The sleeping arrangements at Hamilton Terrace were almost as complicated as those at Nile Street, but at least Parvaiz didn’t wet the bed. Although there were a lot of us, the atmosphere around the house was nowhere near as frenetic as it had been at Fatima’s. Dad treated us all the same, as we were all his children. It was different with Abida: her own children came first every time. If they wanted an apple or a fig, they only had to ask. When Jasmine or I asked, the request was granted, but reluctantly. Now, I see that a mother naturally puts her own first, but back then I just felt that Abida was being difficult and sometimes unfair. At Eid, the holiday that marks the end of Ramadan, little gifts of money or sweets are given to children by adults grateful that the long period of fasting has finished. Abida’s four children always filled their pockets with bits and pieces given to them by their mum and dad. Sadly, Jasmine and I hardly ever shared in their good fortune. Dad, I suppose, was too busy to notice, but we certainly did.

That said, some months after we moved in I asked Abida if I could call her Ami, meaning ‘Mum’. She seemed very pleased that I thought of her in this way, and from then on I called her Mum at every available opportunity. It was nice to be able to say the word after so long, though it was tinged with sadness because it made me think of my real mum. The old image of the white face and dark hair would flash through my mind and I would desperately try to remember her features. But the memory had long gone.
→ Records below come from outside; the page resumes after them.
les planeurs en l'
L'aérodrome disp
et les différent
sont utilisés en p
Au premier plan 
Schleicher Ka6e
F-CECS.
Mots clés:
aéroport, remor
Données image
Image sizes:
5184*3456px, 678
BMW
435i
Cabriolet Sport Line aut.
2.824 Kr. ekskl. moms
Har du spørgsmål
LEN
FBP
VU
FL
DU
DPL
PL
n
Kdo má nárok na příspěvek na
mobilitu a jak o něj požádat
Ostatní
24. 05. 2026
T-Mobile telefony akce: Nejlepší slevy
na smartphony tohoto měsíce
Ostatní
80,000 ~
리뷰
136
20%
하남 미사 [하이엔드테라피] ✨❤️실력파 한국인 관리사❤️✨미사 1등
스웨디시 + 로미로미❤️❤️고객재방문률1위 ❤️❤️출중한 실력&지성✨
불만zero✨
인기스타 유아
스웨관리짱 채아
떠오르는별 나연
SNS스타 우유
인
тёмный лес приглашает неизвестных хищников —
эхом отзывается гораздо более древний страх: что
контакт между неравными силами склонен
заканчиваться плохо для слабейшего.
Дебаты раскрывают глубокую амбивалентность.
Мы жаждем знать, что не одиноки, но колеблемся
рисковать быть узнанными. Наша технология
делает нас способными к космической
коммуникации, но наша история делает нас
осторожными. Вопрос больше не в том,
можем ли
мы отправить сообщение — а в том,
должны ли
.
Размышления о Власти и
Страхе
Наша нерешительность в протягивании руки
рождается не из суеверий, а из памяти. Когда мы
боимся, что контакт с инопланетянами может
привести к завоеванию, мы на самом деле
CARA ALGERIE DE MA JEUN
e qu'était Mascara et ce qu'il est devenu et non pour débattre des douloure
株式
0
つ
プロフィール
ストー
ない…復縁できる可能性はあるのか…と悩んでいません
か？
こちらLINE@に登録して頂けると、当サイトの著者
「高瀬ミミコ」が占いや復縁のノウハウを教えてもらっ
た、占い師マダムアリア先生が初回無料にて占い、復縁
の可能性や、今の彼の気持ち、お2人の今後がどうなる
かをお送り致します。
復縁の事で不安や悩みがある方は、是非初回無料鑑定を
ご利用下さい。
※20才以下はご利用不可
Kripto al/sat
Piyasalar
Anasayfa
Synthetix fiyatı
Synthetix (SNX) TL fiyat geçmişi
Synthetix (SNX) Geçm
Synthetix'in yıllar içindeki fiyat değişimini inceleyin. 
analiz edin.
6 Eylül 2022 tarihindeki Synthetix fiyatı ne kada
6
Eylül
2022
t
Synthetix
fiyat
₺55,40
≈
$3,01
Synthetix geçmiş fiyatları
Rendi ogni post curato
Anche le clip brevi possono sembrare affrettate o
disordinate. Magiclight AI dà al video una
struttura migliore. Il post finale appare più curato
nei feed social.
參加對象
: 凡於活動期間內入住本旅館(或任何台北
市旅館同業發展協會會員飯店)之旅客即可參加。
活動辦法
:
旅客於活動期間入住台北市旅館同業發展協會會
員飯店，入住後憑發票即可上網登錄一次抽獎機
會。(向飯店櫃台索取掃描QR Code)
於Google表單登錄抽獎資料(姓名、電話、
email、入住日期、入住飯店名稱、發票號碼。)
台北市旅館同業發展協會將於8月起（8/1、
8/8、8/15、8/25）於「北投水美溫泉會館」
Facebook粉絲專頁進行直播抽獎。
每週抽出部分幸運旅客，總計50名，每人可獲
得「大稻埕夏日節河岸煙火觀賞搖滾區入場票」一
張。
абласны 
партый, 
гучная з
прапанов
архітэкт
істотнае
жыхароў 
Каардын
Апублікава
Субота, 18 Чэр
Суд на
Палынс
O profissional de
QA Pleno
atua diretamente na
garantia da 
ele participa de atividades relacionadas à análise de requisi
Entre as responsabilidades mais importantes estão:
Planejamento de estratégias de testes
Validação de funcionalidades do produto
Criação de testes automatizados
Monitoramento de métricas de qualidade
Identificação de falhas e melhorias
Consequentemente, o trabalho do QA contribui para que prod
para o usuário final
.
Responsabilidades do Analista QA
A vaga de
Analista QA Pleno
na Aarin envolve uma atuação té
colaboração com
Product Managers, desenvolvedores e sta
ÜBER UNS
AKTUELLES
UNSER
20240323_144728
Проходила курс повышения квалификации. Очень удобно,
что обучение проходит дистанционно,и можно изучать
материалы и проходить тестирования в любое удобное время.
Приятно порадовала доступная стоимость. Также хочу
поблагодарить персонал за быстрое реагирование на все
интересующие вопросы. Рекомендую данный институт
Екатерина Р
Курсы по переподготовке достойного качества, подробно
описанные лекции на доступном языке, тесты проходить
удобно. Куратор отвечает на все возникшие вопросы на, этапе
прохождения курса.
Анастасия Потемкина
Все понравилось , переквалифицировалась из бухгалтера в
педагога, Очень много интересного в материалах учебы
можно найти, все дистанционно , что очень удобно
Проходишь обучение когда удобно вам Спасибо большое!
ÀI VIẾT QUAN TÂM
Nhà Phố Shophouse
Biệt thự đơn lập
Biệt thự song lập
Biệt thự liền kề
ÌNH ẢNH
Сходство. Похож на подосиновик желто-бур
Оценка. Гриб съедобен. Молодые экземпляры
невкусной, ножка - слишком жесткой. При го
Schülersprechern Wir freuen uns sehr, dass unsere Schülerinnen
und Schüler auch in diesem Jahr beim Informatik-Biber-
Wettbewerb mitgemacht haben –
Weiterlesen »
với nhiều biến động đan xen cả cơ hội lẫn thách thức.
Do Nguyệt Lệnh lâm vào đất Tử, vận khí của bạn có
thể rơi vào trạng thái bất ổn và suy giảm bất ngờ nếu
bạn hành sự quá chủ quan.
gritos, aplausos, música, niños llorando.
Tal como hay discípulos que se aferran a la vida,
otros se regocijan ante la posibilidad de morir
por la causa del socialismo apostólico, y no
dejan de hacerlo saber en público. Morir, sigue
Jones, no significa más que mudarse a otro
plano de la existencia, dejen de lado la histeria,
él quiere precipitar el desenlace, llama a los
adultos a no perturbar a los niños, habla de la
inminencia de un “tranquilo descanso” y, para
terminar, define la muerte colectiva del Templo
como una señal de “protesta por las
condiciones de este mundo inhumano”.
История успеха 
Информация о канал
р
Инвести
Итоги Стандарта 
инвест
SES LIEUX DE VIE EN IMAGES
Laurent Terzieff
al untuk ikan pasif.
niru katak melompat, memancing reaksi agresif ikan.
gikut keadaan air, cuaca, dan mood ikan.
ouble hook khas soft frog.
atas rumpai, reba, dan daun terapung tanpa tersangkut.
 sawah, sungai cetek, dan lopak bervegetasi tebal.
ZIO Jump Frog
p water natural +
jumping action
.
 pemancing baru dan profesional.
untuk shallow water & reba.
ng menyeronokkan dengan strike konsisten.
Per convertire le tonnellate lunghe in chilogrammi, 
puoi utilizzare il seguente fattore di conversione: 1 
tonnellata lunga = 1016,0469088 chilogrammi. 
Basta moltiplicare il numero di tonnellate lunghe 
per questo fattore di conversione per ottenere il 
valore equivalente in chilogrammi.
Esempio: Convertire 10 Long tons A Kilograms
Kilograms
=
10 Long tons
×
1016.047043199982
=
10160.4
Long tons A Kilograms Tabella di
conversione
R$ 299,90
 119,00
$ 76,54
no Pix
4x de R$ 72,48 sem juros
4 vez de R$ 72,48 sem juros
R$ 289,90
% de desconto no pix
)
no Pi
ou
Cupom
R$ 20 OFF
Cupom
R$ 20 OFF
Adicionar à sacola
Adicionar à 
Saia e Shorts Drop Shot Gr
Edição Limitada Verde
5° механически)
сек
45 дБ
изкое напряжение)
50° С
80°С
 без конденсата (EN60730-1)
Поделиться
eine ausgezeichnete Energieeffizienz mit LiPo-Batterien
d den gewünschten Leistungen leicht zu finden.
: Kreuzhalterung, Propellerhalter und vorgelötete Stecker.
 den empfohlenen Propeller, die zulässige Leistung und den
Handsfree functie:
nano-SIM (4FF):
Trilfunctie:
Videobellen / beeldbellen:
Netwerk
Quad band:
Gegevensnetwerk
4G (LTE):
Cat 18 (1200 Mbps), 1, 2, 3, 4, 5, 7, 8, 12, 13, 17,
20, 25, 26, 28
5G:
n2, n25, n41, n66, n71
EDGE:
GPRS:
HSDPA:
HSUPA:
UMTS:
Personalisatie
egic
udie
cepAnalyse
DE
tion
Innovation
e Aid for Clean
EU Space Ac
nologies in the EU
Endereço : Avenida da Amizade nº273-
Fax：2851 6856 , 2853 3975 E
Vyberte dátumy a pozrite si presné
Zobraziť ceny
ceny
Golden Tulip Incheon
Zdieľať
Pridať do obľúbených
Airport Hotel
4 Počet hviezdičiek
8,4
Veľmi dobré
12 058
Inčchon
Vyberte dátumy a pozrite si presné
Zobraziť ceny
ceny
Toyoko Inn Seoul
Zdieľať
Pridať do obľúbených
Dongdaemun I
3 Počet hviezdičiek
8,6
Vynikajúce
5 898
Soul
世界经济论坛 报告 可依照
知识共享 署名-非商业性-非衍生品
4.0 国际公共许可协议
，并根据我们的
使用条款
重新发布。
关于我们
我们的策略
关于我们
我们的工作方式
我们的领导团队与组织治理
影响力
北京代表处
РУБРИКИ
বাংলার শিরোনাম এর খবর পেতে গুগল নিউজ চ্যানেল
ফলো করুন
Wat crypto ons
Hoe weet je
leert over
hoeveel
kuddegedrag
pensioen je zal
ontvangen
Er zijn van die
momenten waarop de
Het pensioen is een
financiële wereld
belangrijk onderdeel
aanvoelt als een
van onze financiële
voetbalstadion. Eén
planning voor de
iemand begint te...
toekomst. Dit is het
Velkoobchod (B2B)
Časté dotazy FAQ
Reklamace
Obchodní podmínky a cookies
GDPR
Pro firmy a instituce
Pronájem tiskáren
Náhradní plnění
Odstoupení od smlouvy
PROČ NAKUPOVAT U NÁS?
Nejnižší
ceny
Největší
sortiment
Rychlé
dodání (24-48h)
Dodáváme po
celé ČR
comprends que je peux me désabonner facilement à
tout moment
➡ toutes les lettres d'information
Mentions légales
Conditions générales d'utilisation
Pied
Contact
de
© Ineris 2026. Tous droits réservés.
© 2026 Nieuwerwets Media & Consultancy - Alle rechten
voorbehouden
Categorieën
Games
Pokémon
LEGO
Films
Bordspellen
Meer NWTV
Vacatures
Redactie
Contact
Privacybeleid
Finally, I started primary school. I must have been around nine by then and had missed out on a huge amount in terms of reading and writing. There would be a lot of catching up to do, but I was prepared to put the work in.

The school was old-fashioned in terms of the building. The roof leaked in winter and when the boiler packed up in freezing conditions we were always sent home. The teachers were a kindly bunch. They were mainly elderly, female and white, and did their best to educate children who had been born in Britain but whose language and culture were based elsewhere. There weren’t many white faces among my classmates. Most white families had moved out of Hawesmill long before, not wanting to live next door to ‘Pakis’. Those who did stay put wanted little or nothing to do with us but refused to be ‘forced out’, as they saw it.

I found white people fascinating. We never went into the town and didn’t know any white people, so to be near them in the classroom was very interesting, even if they hardly spoke to me. I wished they would. I would hear Tamam’s taunts about the ‘white mother’ in my head, and wonder what life was like for these kids with white mums and dads. What did they talk about? Where did they go? What did they eat? My curiosity was stirred.

I made some progress at school and still attended the mosque school in Sebastopol Street as well. Abida did her best with us all at home, but she had been raised traditionally and wanted exactly the same for her children. Her girls were all shown how to cook, clean and keep house, and Jasmine was not immune from these chores. I remember coming downstairs one morning to find she’d been up for at least an hour washing the family’s clothes by hand in the sink. She was about seven at the time.

Dad seemed happy enough with the domestic arrangements. He breezed in and out of Hamilton Terrace, usually for meals, between labouring jobs. He loved his food, relishing the oily, traditional Pakistani curries made for him by Abida. He would mop up whatever remained with thick pieces of naan bread, licking his lips as he swallowed down the last of the rice.

‘Mum is a great cook,’ he’d say, as she cleared his plate away. ‘Best food I’ve ever had.’

Abida smiled, delighted that she was making her husband happy. After all, there is no greater honour for a Muslim wife than to serve her husband according to the laws of God.

After his meal, Dad would settle back on the settee in the back room, reading his paper and smoking heavily. I very rarely saw him without a cigarette in his mouth, and the house was thick with the smell of tobacco almost all the time, especially when his male friends came round for a chat and a game of cards, just as they would’ve done back in Tajak.